Read through the data and count the lines that contain the string "semestrial"; give only the result.
···
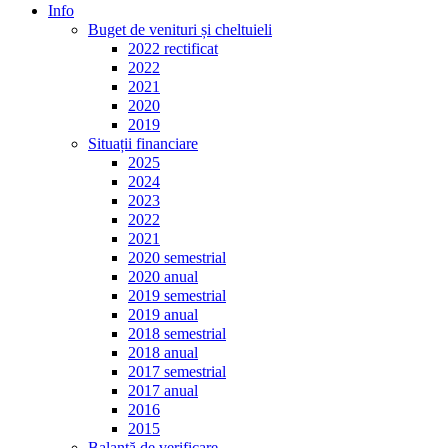
Info
Buget de venituri și cheltuieli
2022 rectificat
2022
2021
2020
2019
Situații financiare
2025
2024
2023
2022
2021
2020 semestrial
2020 anual
2019 semestrial
2019 anual
2018 semestrial
2018 anual
2017 semestrial
2017 anual
2016
2015
Balanță de verificare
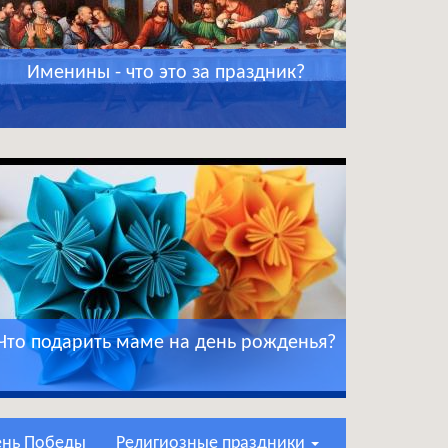
Именины - что это за праздник?
Что подарить маме на день рожденья?
День Победы
Религиозные праздники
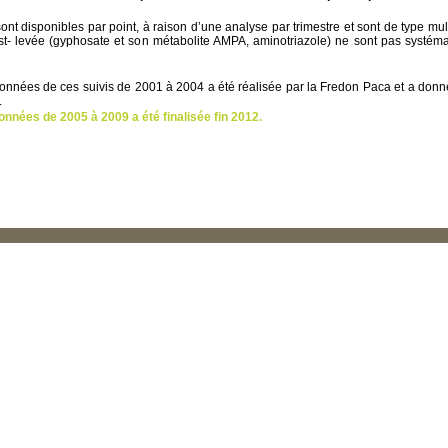
nt disponibles par point, à raison d’une analyse par trimestre et sont de type mult
st- levée (gyphosate et son métabolite AMPA, aminotriazole) ne sont pas systém
 données de ces suivis de 2001 à 2004 a été réalisée par la Fredon Paca et a donn
.
onnées de 2005 à 2009 a été finalisée fin 2012.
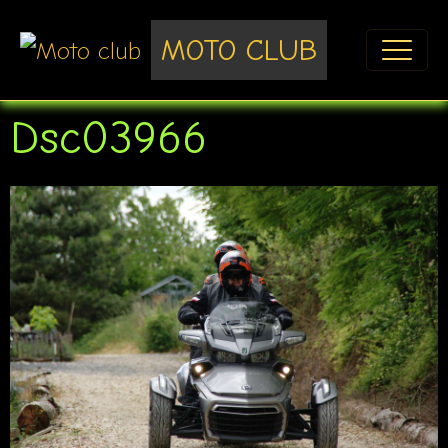
MOTO CLUB
Dsc03966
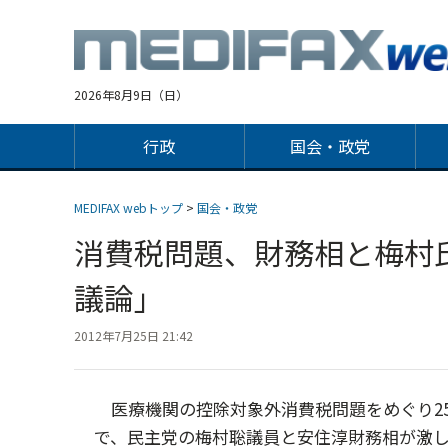
Jump
to
navigation
2026年8月9日（日）
行政
国会・政党
MEDIFAX webトップ
>
国会・政党
消費税問題、財務相と梅村
議論」
2012年7月25日 21:42
医療機関の控除対象外消費税問題をめぐり2
で、民主党の梅村聡議員と安住淳財務相が激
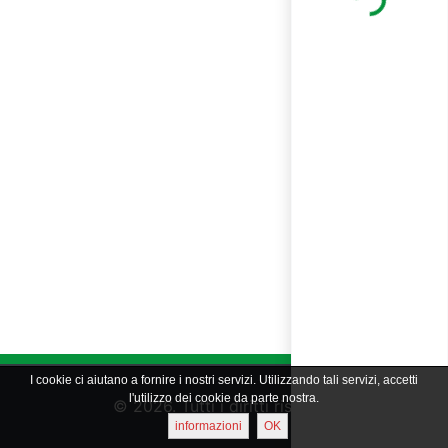
Loading...
I cookie ci aiutano a fornire i nostri servizi. Utilizzando tali servizi, accetti
l'utilizzo dei cookie da parte nostra.
© 2026. Tutti i diritti riservati
informazioni
OK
···
> Answer:
4